В голове мелькают картинки: письмо в книге, девушка в лыжном костюме, светлая коса, выделяющаяся даже на снежном фоне. Эшлин, сказал он.
– Высокий и тощий чувак, – продолжает Терранс, стирая своими словами возникшую перед моими глазами картинку. – Не знаю, чего он хотел от него. Он пришел, когда Калеба не было. Сказал, что хочет передать ему кое-что. Я ответил: «Прости, понятия не имею, о ком ты говоришь». По-моему, я правильно сделал. Мне от этого парня стало не по себе. И я не собирался держать в своей комнате какие-то непонятные свертки.

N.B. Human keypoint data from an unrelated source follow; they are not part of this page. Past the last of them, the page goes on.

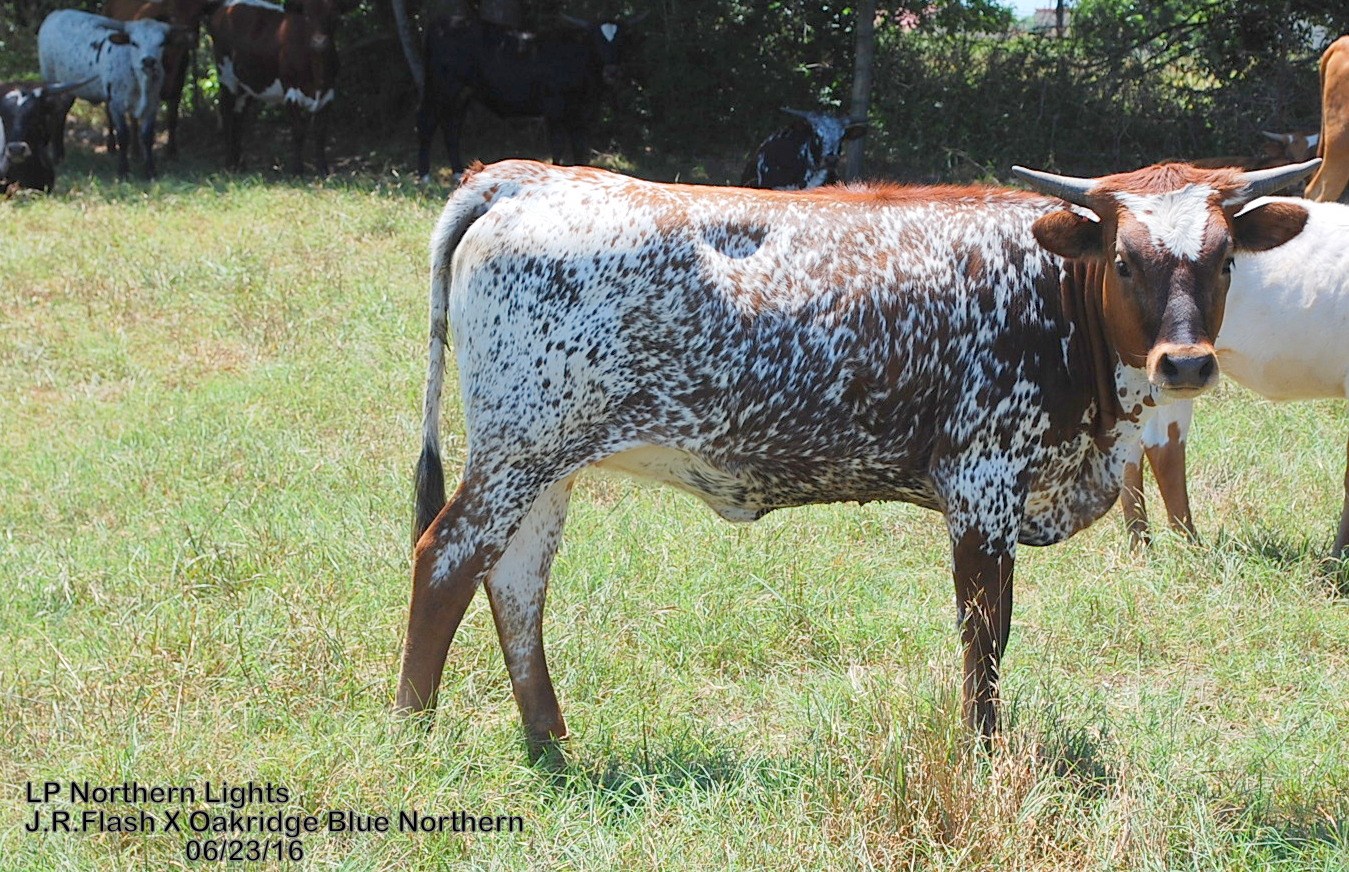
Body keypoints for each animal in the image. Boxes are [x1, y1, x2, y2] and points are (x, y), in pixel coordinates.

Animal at [38, 10, 182, 179]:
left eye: (162, 43)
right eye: (134, 43)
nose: (148, 61)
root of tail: (56, 14)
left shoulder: (152, 105)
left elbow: (147, 137)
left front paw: (150, 171)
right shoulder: (116, 104)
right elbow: (123, 136)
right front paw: (123, 171)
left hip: (69, 88)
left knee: (60, 115)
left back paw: (60, 155)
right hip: (52, 81)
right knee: (54, 115)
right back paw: (55, 157)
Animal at [103, 0, 218, 160]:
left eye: (198, 13)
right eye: (173, 14)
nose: (189, 38)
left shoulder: (178, 83)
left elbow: (172, 117)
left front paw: (171, 151)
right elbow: (134, 119)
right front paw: (136, 151)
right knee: (108, 109)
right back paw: (111, 144)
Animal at [206, 0, 339, 176]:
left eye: (333, 14)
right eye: (307, 15)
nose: (319, 42)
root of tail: (226, 6)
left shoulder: (328, 94)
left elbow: (320, 133)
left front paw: (324, 170)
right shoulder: (291, 92)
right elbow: (298, 131)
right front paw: (297, 170)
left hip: (247, 85)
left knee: (238, 118)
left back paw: (240, 164)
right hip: (227, 77)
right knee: (226, 113)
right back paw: (230, 164)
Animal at [395, 157, 1319, 759]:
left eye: (1223, 260)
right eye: (1124, 260)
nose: (1185, 365)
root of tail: (525, 176)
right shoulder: (982, 483)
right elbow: (984, 631)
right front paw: (981, 755)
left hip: (547, 464)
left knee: (515, 581)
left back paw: (550, 742)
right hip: (520, 450)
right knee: (445, 558)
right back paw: (412, 732)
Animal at [415, 12, 643, 181]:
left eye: (622, 40)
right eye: (596, 40)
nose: (612, 71)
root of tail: (443, 22)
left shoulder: (582, 112)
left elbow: (580, 147)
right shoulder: (554, 108)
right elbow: (558, 145)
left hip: (462, 93)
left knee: (451, 127)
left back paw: (457, 171)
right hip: (442, 88)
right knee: (428, 122)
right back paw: (425, 175)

Калеб не отвечал на мои звонки. Я представляла его пьющим на вечеринке с девчонками, развлекающимся на полную катушку. А не занимающимся какими-то делишками с парнем, носящим ему свертки. Я думала, у него с похмелья болела голова. Событие, предшествовавшее разрыву наших отношений, оказалось совсем не таким, каким мне представлялось.
– Ладно, хватит об этом. – Терранс делает шаг ко мне. – Я должен был передать тебе одну вещь. – Он лезет в карман.
– Какую?
Терранс вытаскивает зажатый в ладони белый пакетик.
– Его оставил Калеб. Я собирался позвонить твоему брату, но вчера увидел тебя. Я просто не знал, что с ним делать. Нашел его в общежитии, когда собирался домой. Думаю, он предназначался тебе.
– Мы с Калебом расстались, – говорю я, уставившись на пакетик и чувствуя себя так, словно не имею права на его содержимое. Я даже не тянусь за ним.
– Когда? – удивляется Терранс.
– После вашей поездки в университет.
– Я об этом не знал. – Он протягивает в мою сторону руку. – Не знаю, легче тебе от этого станет или тяжелее.
В его ладони пакетик из университетского магазина подарков, в нем завернуто что-то маленькое. Я забираю его у Терранса и заглядываю внутрь.
– Это твое имя? Твое полное имя? – спрашивает Терранс, и я киваю.
– Спасибо, – выдавливаю я. Горло перехватило.
Я дрожу всем телом, закрывая за Террансом дверь.